COSA FARE: Puoi proseguire il brano sull'erosione e sul drogaggio del silicio a partire dall'ultima frase riportata?

L’erosione umida è il metodo più comunemente utilizzato, mentre l’erosione ionica asciutta è impiegata meno frequentemente. Il motivo di questa preferenza, va al di là dei minori costi dell’erosione umida, e risiede piuttosto nella possibilità di utilizzare strumentazioni di modeste dimensioni e di evitare quei danni agli strati di ossido che sono comunemente connessi all’erosione asciutta. D’altra parte l’isotropia che caratterizza l’erosione umida è responsabile di un certo grado di penetrazione dell’erosione anche al di sotto dello strato di photoresist. Questa meccanismo va previsto in fase di progettazione.

A.2.3   Il drogaggio

Gli elementi comunemente utilizzati come droganti del silicio sono il boro per il tipo-p, il fosforo e l’arsenico per il tipo-n . Lo scopo del processo di drogaggio è di modificarne il profilo in regioni definite della superficie a partire da substrati a drogaggio uniforme. Per realizzare lo scopo si può procedere per diffusione, per impiantazione o con entrambi i metodi.
Nel processo di diffusione, mantenendo il substrato ad una temperatura elevata, gli atomi donori penetrano dalla superficie nel volume del semiconduttore. La concentrazione di droganti può essere controllata agendo dalla superficie durante tutto il processo, oppure depositando sulla superficie una quantità definita di atomi all’inizio del processo.
Il processo di impiantazione consiste, invece, nel bombardare la fetta con un fascio ionico di energia definita. Gli ioni potranno penetrare nel substrato attraverso le aree di superficie aperte mediante i processi litografici ed erosivi messi in atto nei passaggi precedenti. Nelle altre aree gli ioni verranno fermati dagli strati isolanti, a meno che la loro energia non consenta di oltrepassare anche tali strati. Anche il photoresist può essere utilizzato come schermo durante l’impiantazione.
I processi di diffusione ed impiantazione immettono nel reticolo cristallino del semiconduttore la concentrazione voluta di impurezze, ma ciò non è sufficiente a garantire le proprietà elettriche desiderate. Le impurezze, ad esempio, possono trovarsi in posizioni irregolari all’interno del reticolo, posizioni che non consentono loro di funzionare nel modo corretto, oppure il processo di impiantazione può danneggiare fortemente il reticolo stesso. Per portare gli atomi droganti nelle posizioni corrette e per ricostruire il reticolo, il substrato viene quindi sottoposto ad un trattamento termico.

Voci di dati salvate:
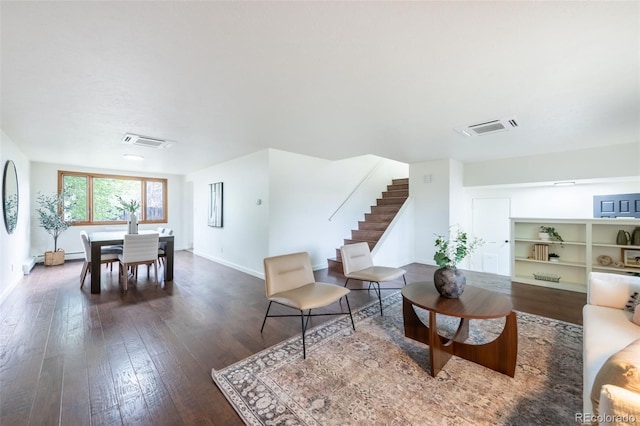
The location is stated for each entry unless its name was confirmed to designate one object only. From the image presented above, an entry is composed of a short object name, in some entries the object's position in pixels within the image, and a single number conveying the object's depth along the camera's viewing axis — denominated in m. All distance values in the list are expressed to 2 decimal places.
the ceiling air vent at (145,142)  3.83
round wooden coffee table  1.89
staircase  5.44
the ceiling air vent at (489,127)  3.13
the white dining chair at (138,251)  3.97
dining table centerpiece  4.64
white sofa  1.45
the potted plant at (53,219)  5.61
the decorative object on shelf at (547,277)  4.16
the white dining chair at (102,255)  4.09
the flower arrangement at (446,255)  2.29
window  6.31
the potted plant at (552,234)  4.14
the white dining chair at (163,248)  4.63
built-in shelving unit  3.72
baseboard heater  4.77
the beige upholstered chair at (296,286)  2.32
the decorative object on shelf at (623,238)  3.58
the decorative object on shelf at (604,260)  3.76
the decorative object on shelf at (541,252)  4.20
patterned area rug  1.54
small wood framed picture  3.60
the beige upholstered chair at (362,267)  3.15
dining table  3.86
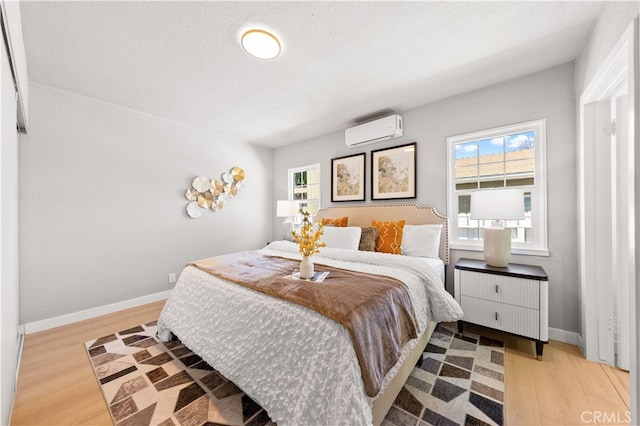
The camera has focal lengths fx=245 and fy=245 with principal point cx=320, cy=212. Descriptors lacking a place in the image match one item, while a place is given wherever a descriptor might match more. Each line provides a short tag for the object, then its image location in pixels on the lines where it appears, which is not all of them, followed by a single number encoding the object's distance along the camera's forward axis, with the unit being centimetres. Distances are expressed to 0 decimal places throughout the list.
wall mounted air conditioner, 305
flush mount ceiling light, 182
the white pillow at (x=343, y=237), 288
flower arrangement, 176
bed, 112
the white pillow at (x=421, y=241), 261
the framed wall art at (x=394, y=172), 307
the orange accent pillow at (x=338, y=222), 342
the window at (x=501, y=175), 233
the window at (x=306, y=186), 427
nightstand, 194
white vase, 177
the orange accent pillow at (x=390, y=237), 279
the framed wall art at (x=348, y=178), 356
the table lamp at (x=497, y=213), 206
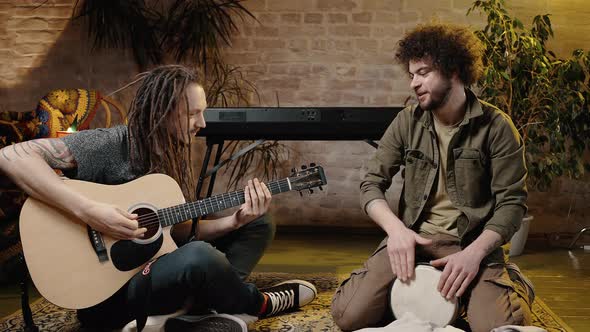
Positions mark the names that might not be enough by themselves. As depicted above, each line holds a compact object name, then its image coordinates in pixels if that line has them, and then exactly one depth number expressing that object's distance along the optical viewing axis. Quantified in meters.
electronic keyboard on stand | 3.95
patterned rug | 2.93
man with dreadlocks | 2.54
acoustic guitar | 2.52
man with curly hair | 2.59
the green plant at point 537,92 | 4.62
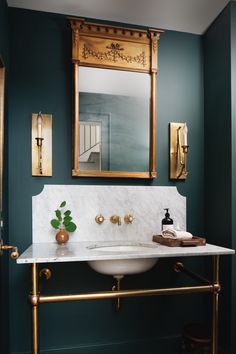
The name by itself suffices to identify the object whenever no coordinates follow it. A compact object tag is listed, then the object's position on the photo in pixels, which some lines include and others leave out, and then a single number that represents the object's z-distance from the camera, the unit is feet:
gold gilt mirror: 6.73
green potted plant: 6.08
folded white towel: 6.05
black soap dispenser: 6.56
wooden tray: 5.85
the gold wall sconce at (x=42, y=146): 6.57
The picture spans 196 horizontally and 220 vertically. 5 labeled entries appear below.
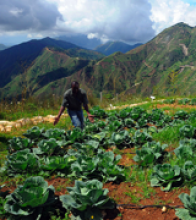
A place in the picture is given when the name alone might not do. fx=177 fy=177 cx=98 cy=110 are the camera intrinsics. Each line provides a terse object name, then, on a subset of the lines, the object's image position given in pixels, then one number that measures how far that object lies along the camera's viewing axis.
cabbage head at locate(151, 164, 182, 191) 2.94
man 5.59
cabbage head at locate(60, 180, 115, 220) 2.37
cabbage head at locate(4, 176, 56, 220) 2.37
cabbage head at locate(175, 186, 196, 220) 2.24
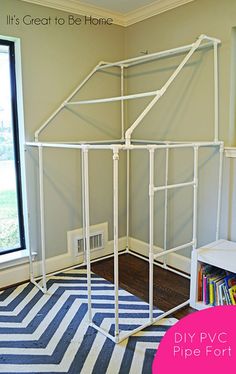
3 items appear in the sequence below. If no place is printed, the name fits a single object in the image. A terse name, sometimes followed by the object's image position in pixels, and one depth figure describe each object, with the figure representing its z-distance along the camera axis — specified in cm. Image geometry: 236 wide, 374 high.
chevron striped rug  176
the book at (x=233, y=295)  209
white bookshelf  215
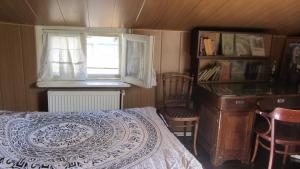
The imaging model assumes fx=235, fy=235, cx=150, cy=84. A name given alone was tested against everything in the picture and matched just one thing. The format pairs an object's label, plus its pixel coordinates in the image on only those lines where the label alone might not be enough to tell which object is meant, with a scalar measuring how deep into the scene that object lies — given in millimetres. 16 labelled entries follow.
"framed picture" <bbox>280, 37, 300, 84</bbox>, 3203
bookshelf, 2992
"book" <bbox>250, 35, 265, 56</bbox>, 3129
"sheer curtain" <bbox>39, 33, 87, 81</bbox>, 2906
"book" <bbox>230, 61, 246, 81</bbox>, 3230
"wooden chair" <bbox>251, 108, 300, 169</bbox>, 2034
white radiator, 2930
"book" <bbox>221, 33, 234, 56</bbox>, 3049
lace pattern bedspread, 1578
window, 2873
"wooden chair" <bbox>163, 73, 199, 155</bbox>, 2891
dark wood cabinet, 2512
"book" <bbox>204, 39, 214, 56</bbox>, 2973
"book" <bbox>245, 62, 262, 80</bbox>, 3243
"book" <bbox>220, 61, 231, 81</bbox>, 3175
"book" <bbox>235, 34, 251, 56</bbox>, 3102
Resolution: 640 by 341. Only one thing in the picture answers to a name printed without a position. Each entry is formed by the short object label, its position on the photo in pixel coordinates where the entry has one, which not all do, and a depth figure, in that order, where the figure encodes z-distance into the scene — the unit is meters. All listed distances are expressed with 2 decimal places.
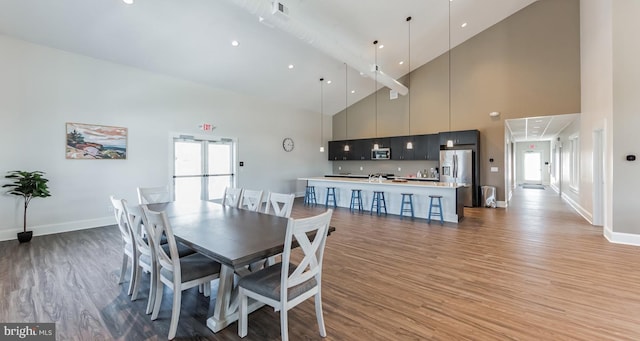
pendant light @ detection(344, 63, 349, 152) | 8.78
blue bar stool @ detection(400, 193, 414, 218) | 6.04
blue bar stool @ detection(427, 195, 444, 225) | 5.54
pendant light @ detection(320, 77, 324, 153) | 8.53
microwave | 9.14
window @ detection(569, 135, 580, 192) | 7.04
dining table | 1.75
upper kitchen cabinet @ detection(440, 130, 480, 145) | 7.38
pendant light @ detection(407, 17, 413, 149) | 6.01
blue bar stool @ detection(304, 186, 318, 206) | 8.16
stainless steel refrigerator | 7.40
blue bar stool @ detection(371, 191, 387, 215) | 6.57
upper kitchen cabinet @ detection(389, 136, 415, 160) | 8.59
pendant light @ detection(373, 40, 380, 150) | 9.22
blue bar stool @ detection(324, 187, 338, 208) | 7.57
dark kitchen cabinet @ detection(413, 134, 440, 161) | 8.04
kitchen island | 5.61
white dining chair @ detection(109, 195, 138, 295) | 2.55
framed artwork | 4.93
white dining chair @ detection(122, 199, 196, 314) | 2.19
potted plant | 4.26
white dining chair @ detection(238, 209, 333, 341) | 1.73
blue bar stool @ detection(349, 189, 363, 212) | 7.07
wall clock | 8.92
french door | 6.49
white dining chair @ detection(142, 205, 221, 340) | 1.94
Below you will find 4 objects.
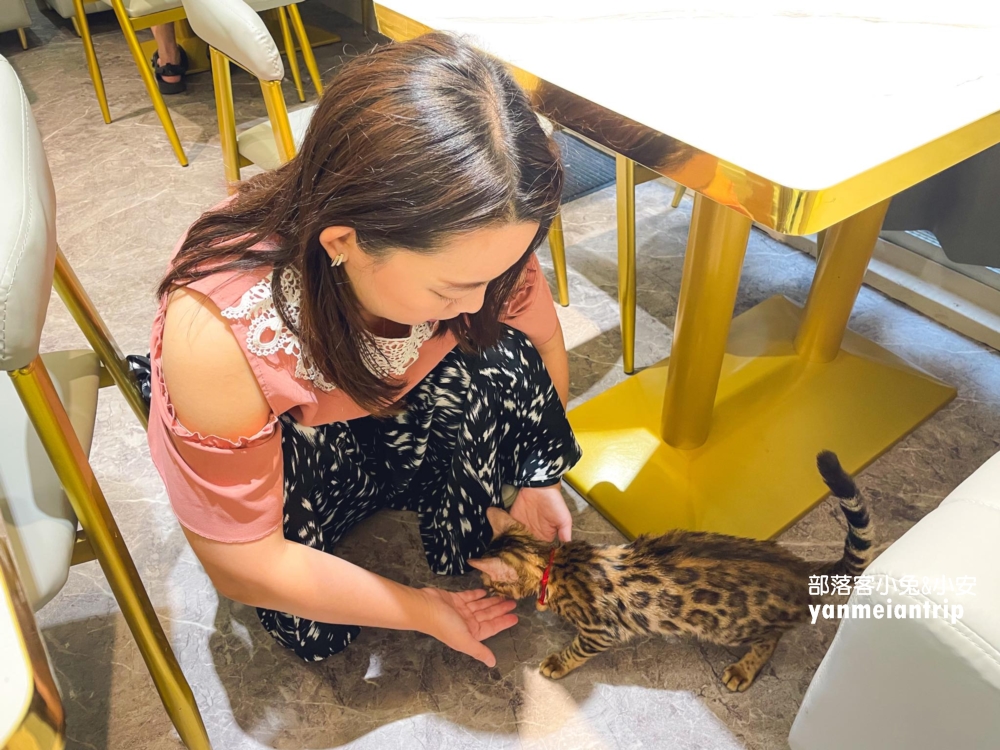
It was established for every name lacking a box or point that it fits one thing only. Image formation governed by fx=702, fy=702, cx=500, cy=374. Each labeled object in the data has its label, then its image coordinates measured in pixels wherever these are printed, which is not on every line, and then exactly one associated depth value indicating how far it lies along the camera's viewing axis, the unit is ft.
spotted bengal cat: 2.99
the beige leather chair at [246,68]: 4.39
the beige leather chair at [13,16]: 9.12
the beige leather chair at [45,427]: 1.85
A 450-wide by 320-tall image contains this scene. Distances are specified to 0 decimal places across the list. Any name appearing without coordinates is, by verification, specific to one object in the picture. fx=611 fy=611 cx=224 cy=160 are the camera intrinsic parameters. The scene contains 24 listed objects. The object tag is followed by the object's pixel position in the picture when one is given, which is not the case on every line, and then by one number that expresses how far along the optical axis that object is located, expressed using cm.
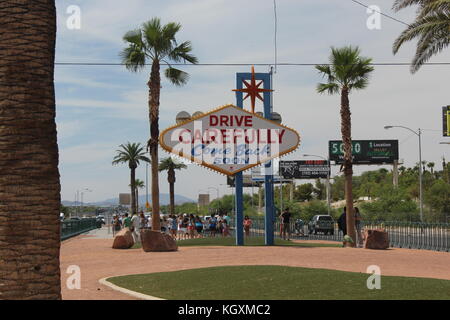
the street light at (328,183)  7907
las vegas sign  2752
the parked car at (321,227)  4597
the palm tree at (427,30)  1962
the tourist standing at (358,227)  2746
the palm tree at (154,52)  3011
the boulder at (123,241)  2723
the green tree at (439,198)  6856
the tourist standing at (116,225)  4430
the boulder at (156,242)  2362
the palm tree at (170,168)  8131
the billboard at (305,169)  9931
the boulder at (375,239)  2531
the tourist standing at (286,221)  3246
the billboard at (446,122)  5234
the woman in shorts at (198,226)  3784
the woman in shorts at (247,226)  3765
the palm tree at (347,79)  2870
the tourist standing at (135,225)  2993
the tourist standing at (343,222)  2860
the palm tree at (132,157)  7994
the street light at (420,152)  5116
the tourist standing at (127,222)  3309
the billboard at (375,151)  9300
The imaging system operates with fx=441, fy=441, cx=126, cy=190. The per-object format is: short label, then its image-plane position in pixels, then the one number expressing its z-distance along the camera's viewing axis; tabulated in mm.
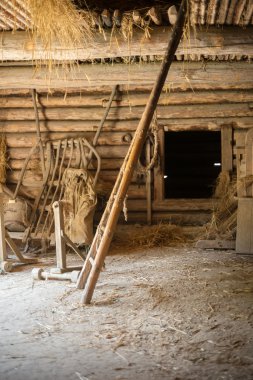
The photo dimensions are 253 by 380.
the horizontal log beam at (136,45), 5293
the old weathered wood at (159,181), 8688
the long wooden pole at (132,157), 4430
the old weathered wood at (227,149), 8305
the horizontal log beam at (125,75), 6484
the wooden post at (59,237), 5516
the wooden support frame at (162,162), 8320
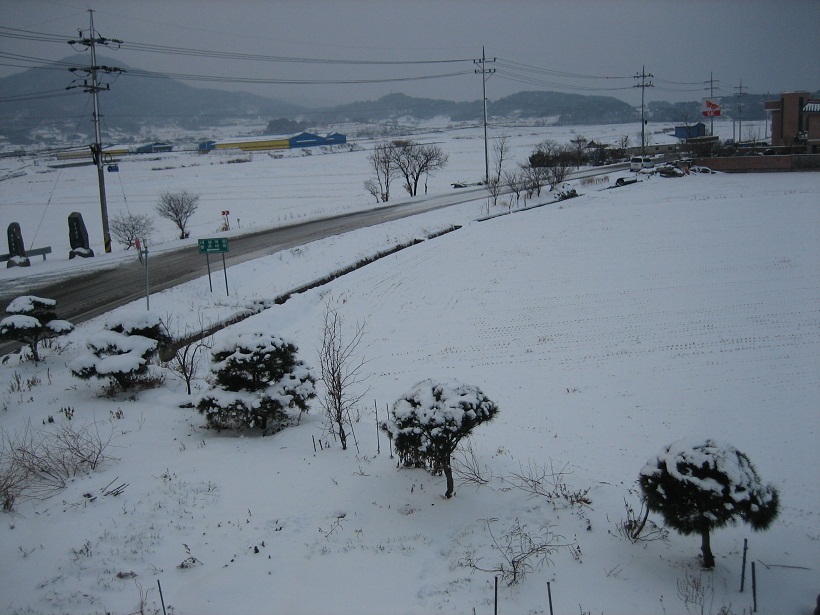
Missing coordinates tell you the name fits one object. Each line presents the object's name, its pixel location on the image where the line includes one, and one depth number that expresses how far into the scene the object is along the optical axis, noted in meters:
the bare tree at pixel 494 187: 39.25
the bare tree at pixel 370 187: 45.94
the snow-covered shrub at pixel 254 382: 9.43
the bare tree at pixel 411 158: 46.62
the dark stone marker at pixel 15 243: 24.39
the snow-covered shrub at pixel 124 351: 10.93
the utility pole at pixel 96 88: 25.86
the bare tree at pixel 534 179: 42.25
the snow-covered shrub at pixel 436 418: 7.19
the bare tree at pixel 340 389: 9.19
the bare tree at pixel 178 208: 33.00
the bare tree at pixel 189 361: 11.84
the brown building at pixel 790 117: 63.31
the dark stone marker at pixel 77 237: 25.49
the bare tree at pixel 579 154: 61.90
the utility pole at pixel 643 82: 65.57
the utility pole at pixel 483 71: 52.68
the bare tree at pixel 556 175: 44.47
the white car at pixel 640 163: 55.84
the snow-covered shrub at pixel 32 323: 12.18
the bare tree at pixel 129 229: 31.31
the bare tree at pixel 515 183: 40.55
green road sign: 17.64
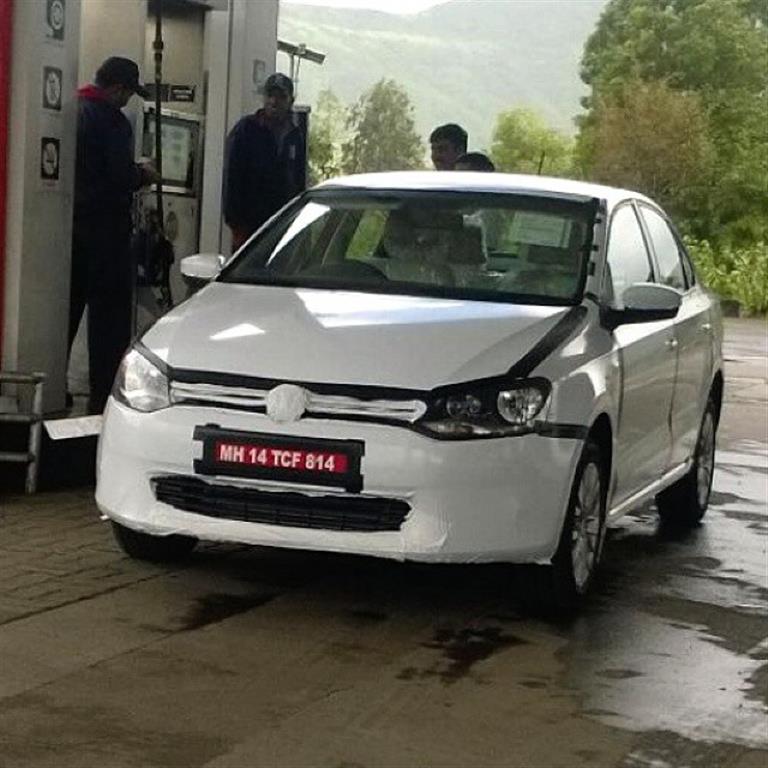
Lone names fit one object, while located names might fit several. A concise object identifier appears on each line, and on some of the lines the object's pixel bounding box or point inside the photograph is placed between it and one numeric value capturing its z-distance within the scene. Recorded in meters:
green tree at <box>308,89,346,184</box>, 56.56
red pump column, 9.72
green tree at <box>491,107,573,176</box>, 71.38
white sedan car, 6.65
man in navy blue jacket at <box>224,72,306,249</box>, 12.22
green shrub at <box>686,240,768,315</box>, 40.31
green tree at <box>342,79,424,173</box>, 69.00
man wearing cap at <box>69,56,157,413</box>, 10.47
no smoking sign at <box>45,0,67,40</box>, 9.90
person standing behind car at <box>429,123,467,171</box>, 13.10
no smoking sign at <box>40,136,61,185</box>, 10.05
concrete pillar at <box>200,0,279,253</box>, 13.26
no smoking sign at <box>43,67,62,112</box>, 10.00
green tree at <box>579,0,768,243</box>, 59.59
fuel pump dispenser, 11.93
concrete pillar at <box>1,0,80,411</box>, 9.85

RISPOSTA:
Per semplificare il processo di definizione dei profili di drogaggio è possibile eseguire l’impiantazione ionica direttamente attraverso gli strati isolanti, ad esempio di SiO2, ciò consente anche di modellare il profilo, ad esempio con lo scopo di avere la maggior concentrazione alla superficie del substrato. I metodi diffusivi introducono nel reticolo un minor numero di difetti, ma, per contro, sono molto meno flessibili dell’impiantazione e richiedono l’uso di gas tossici. L’impiantazione ionica eseguita alle energie standard (20-100keV), d’altra parte, non consente di raggiungere profondità elevate (distanze tipiche sono <1mm) ed è spesso necessario far seguire il processo di impiantazione da un processo di diffusione guidata.

A.2.4   L’ossidazione

Praticamente tutti i rivelatori ed, in generale, i dispositivi a semiconduttore fanno uso di biossido di silicio, SiO2, per passivare la superficie del silicio, cioè per saturare i legami liberi che il silicio mostra in superficie. Ciò avviene all’interfaccia Si-SiO2.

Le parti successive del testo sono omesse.